→ **INSTRUÇÃO 1**: Por favor, diga se cada afirmação abaixo está de acordo com o texto sobre interdisciplinaridade e tecnologia na educação, respondendo sim ou não e citando literalmente as palavras do texto que decidem a questão. (a) A discussão foi elaborada a partir do livro Vigiar e Punir, de Michel Foucault. (b) A comparação feita é entre o soldado do século XVI e o do século XVIII. (c) Vygotsky é mencionado por sua abordagem construtivista.
→ **INSTRUÇÃO 2**: Prossiga o texto sobre interdisciplinaridade e tecnologia na educação a partir do ponto em que ele termina.

→ **TEXTO EXTRAÍDO**:
━━━━━━
A interdisciplinaridade e a tecnologia como alternativas aos métodos disciplinares na educação

Larissa Maria Gemino Alves Vieira

Mestranda em ensino (UFF), licenciada em Física (Infes/UFF), Santo Antônio de Pádua/RJ

Adílio Jorge Marques

Professor adjunto (UFVJM), professor da Pós-Graduação em Ensino (Infes)

A discussão aqui apresentada foi elaborada a partir do livro Vigiar e Punir, de Michel Foucault (1999), por meio da comparação entre o soldado do século XVII e o do século XVIII. A partir de tal comparação, discutimos alguns elementos disciplinares em relação à educação, como a ordenação de alunos por filas, a disposição dos alunos em sala de aula e a vigilância constante. Percebemos que a forma disciplinar atual ainda não atende às exigências atuais e os novos métodos que devem ser aplicados.

Edgar Morin (2003) explica os conceitos de multidisciplinaridade, interdisciplinaridade e transdisciplinaridade; o desenvolvimento desses conceitos apresenta-se como novas alternativas ao problema da disciplina. Além deles, há também a abordagem interacionista de Vygotsky (2001) e as contribuições de Perrenoud (2000). Por fim, Fazenda (2011) utiliza o uso de tecnologias para explicar a importância da interdisciplinaridade. Com tais informações, vamos apresentar breve discussão sobre o tema.
━━━━━━
→ **DADOS FORNECIDOS**:
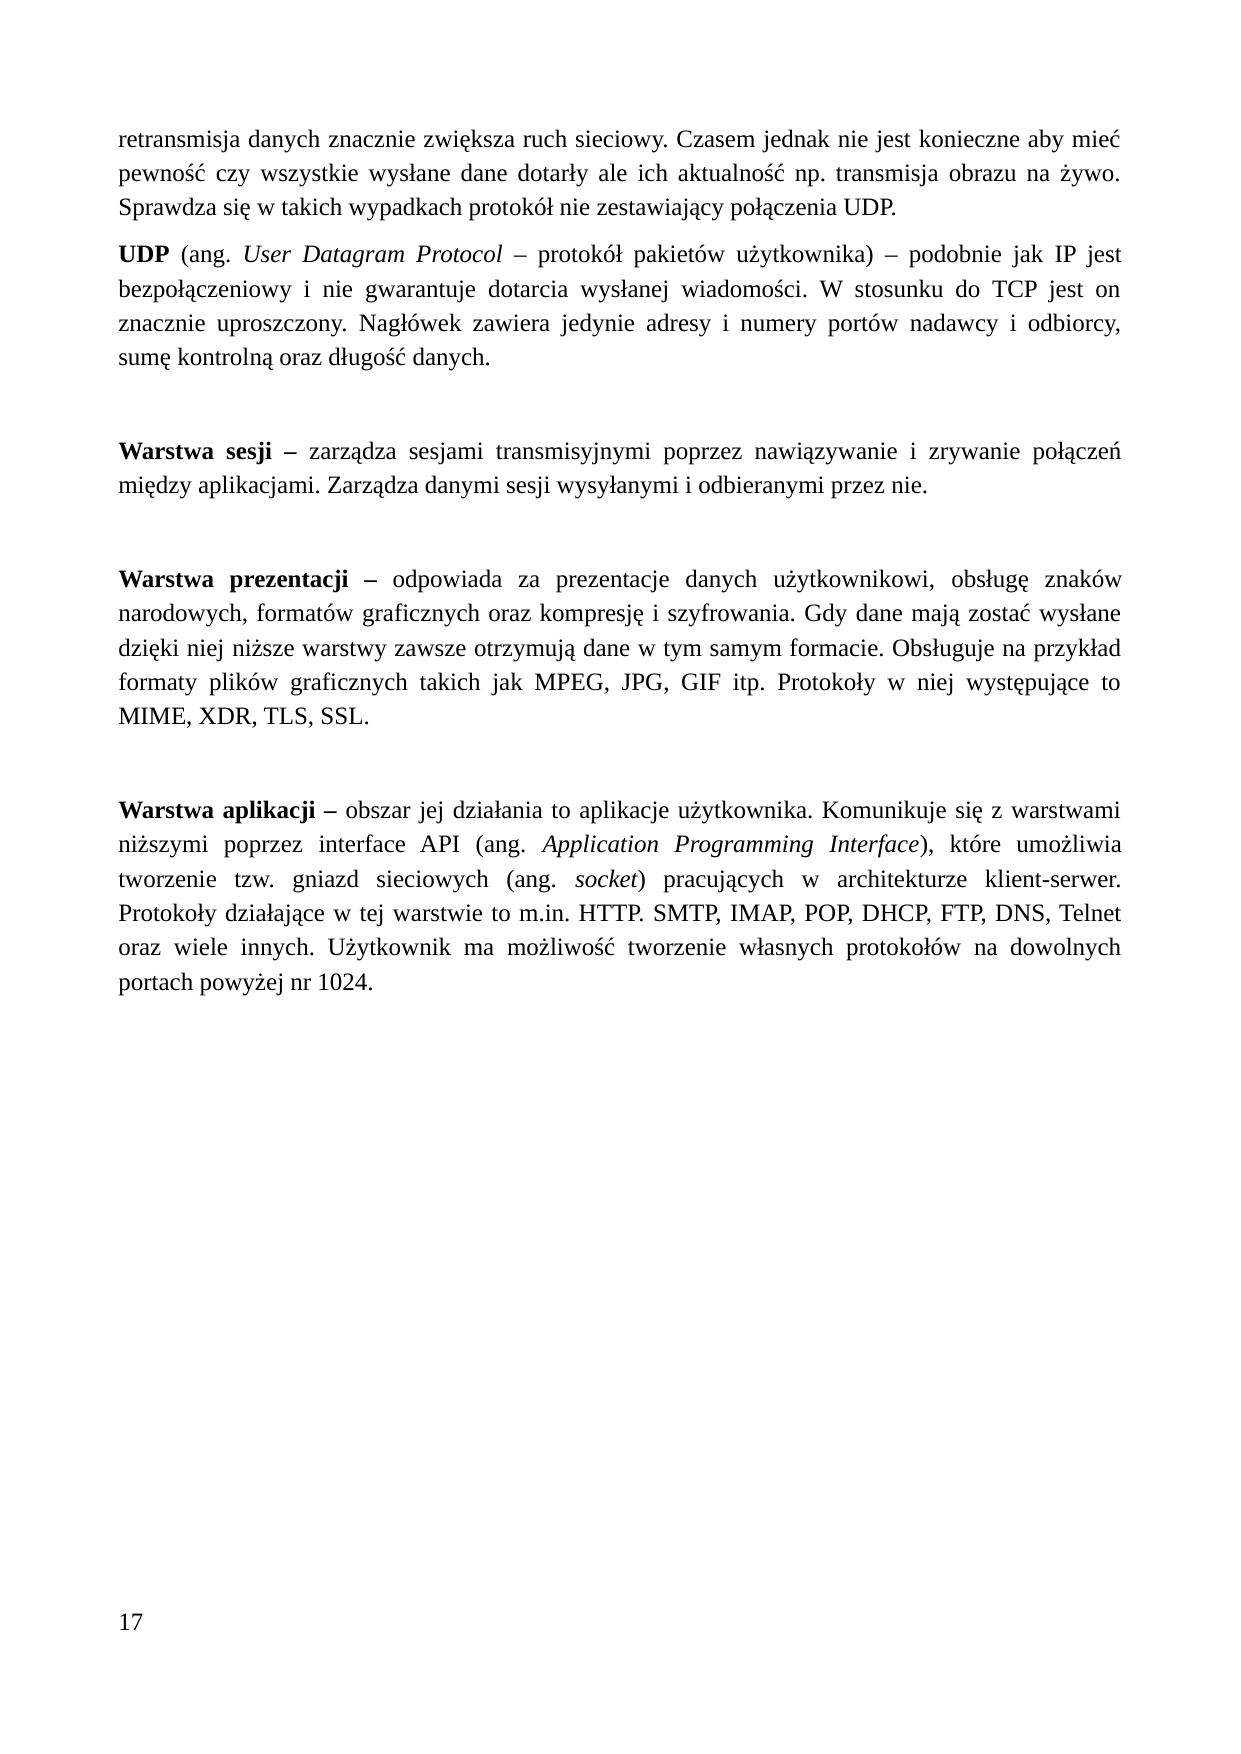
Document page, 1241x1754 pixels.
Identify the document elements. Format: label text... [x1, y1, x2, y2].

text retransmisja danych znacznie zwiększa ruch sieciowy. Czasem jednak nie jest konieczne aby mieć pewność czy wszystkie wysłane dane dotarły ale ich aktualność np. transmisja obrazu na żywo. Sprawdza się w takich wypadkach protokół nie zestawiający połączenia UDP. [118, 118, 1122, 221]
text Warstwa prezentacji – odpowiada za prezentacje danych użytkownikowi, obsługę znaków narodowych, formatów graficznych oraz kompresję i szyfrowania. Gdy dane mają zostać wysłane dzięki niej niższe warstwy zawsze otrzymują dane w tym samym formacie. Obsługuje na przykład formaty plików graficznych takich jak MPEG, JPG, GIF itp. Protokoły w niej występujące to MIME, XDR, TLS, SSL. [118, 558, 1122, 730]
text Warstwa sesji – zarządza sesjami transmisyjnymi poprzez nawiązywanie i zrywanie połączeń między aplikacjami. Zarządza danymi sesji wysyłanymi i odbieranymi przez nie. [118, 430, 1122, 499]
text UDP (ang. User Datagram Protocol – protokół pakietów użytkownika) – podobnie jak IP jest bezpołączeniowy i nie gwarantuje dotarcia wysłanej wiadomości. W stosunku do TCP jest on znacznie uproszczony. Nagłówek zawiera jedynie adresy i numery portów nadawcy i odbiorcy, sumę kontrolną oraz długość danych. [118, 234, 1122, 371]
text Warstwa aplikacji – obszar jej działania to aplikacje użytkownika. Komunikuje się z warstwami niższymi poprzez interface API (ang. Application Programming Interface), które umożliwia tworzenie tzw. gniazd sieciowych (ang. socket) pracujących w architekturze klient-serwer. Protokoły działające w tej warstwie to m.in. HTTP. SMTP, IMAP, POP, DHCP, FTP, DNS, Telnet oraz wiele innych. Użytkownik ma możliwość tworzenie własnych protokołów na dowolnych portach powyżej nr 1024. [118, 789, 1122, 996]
━━━━━━
→ **RESPOSTA ESCRITA 1**:
(a) Sim: "A discussão aqui apresentada foi elaborada a partir do livro Vigiar e Punir, de Michel Foucault (1999)".
(b) Não: "por meio da comparação entre o soldado do século XVII e o do século XVIII".
(c) Não: "há também a abordagem interacionista de Vygotsky (2001)".

→ **RESPOSTA ESCRITA 2**:
Desenvolvimento

No livro Vigiar e Punir, Foucault (1926-1984) descreve a figura do soldado do século XVII. O filósofo francês apresenta esse soldado como um indivíduo caracterizado por sua honra, bravura e força. A honra se refletia em seu corpo, na sua postura e na forma de marchar. Na segunda metade do século XVIII, o soldado é descrito pelo autor de outra forma. Verificamos a construção de uma máquina. O soldado que antes era caracterizado por sua honra e patriotismo, a partir de então, se comporta com hábitos mecânicos. Dessa forma, o soldado passa a ser o indivíduo que tem postura impecável, sincronizada, marcha firme e pronto para receber um comando.

Sobre o corpo, Foucault diz: “Houve, durante a época clássica, uma descoberta do corpo como objeto e alvo de poder". Encontraríamos facilmente sinais dessa grande atenção dedicada então ao corpo — ao corpo que se manipula, se modela, se treina, que obedece, responde, se torna hábil ou cujas forças se multiplicam (1999, p. 163).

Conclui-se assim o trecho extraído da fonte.